In what Lord Anthony Gifford (2009) described as a ‘knife-edge’ decision in the cases relating to Trinidad and Tobago and Barbados, four of the nine members of the Privy Council would also have quashed the mandatory death penalty in Trinidad and Tobago and Barbados, but the five remaining members held in Matthew v The State and Boyce and Joseph v R, that the particular savings clauses in the constitutions of these two countries protected the mandatory penalty from constitutional challenge.
In the case of Lennox Boyce and Jeffrey Joseph v The Queen ( UKPC 34), from Barbados, the Privy Council held that the mandatory death penalty was protected by the ‘savings clause’ in the country’s Constitution. In a 5-4 majority, the Board held that although the mandatory death penalty constituted inhuman or degrading treatment or punishment according to the Constitution of Barbados, this could not invalidate the law as it had predated the Constitution. It was therefore up to the Parliament of Barbados to get rid of the mandatory death penalty, not the courts.
In Matthew v The State of Trinidad and Tobago ( 1 AC 433), the Privy Council reversed the earlier decision of Roodal ( 1 AC 328), and held that in Trinidad and Tobago, as in Barbados, the general savings clause in the Constitution protected the mandatory death penalty from constitutional challenge. In Trinidad and Tobago as well then, only legislation could remove this punishment. A strong dissent from Lord Nicholls of Birkenhead showed just how contentious the judgment was, Lord Nicholls stated that ‘Lives may depend on the outcome of this appeal’, he went on to say that despite acceptance of the mandatory death penalty until relatively recently:
‘Times have changed. Human rights values set higher standards today. The common endeavour, to rid the world of man’s inhumanity to man, has not ceased. Conduct, once tolerated, is no longer acceptable. Murder can be committed in all manner of circumstances. In some the death penalty will plainly be excessive and disproportionate.’

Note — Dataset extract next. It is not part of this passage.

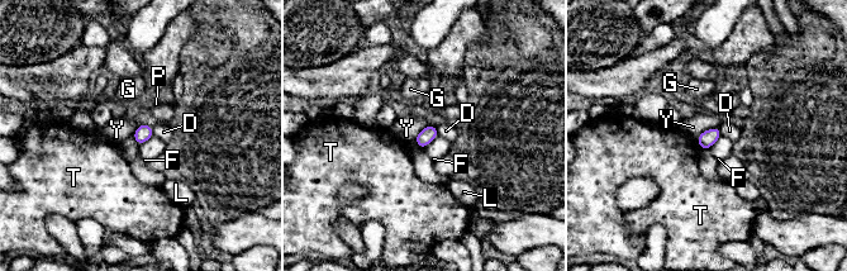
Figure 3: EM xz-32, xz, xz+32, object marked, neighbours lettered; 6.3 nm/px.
{"longest_contact_nm": ["Y", 160], "act": "pass", "each": {"D": "other", "F": "other", "G": "other", "L": "other", "P": "other", "T": "other", "Y": "other"}, "border": {"pic": 3, "px": [[718, 127], [705, 129], [696, 138]]}, "found": "no lettered fragment goes on from it"}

However, the majority of the Board held that the savings clauses of the constitutions of Trinidad and Tobago and Barbados meant that they were unable to act to strike down a punishment that would otherwise have contravened the constitutional rights guarantees of these countries.

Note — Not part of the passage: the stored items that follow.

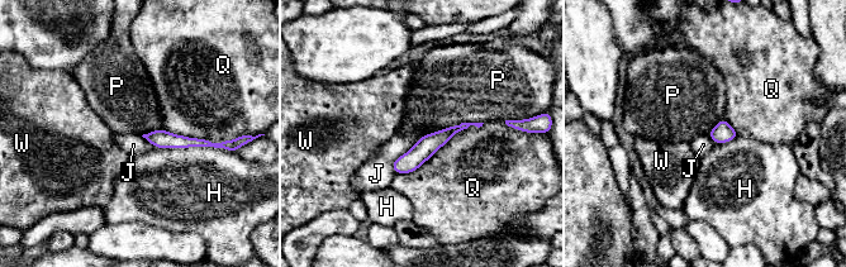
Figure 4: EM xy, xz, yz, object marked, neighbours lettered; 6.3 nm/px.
{"act": "pass", "each": {"H": "other", "J": "other", "P": "other", "Q": "other", "W": "other"}, "runs_along": {"pic": 4, "px": [[464, 125], [428, 144], [398, 170]]}, "found": "one neuron here"}

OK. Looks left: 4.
{"why": "arms part here", "act": "look", "view": "3d", "um": 4, "pic": 1, "at": [337, 150]}

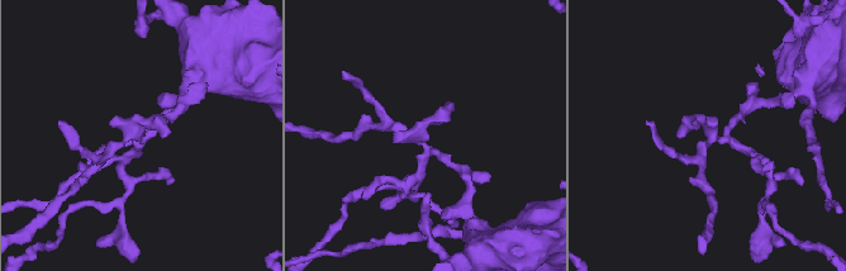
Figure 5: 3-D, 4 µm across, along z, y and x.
{"act": "look", "view": "em", "slice": "xy", "step": 8, "show": "tint", "pic": 5, "at": [425, 149]}

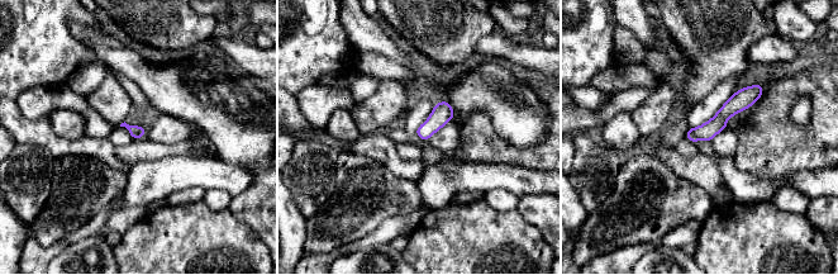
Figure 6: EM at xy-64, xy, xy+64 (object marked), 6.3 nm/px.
{"why": "what lies round it", "act": "look", "view": "em", "slice": "xy", "step": 8, "show": "letters", "at": "same"}

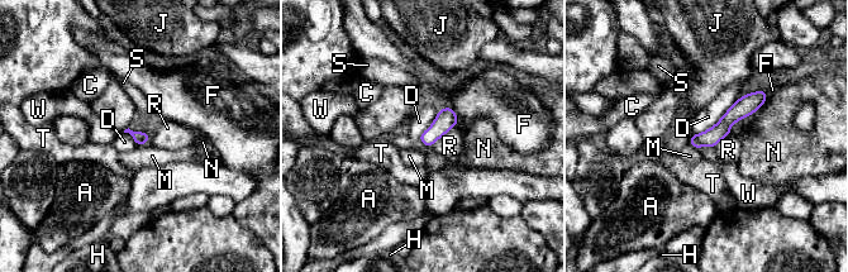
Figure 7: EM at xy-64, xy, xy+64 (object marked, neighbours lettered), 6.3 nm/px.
{"act": "pass", "each": {"A": "other", "C": "other", "D": "other", "F": "other", "H": "other", "J": "other", "M": "other", "N": "other", "R": "other", "S": "other", "T": "other", "W": "other"}, "runs_along": {"pic": 7, "px": [[763, 95], [710, 138], [692, 141]]}, "found": "continuous, no second neuron"}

Recently, there have been some moves away from the mandatory death penalty. In Trinidad and Tobago, a new Offences Against the Person Act was introduced in 2000. This would have introduced degrees of murder, capital and non-capital. However this Act was never commenced.
In Barbados, as noted, the Caribbean Court of Justice held that the mandatory death sentence was unconstitutional. Prior to this ruling, the government had given commitments regarding the abolition of the mandatory death penalty. It remains to be seen how the government will progress law reform in light of the recent ruling.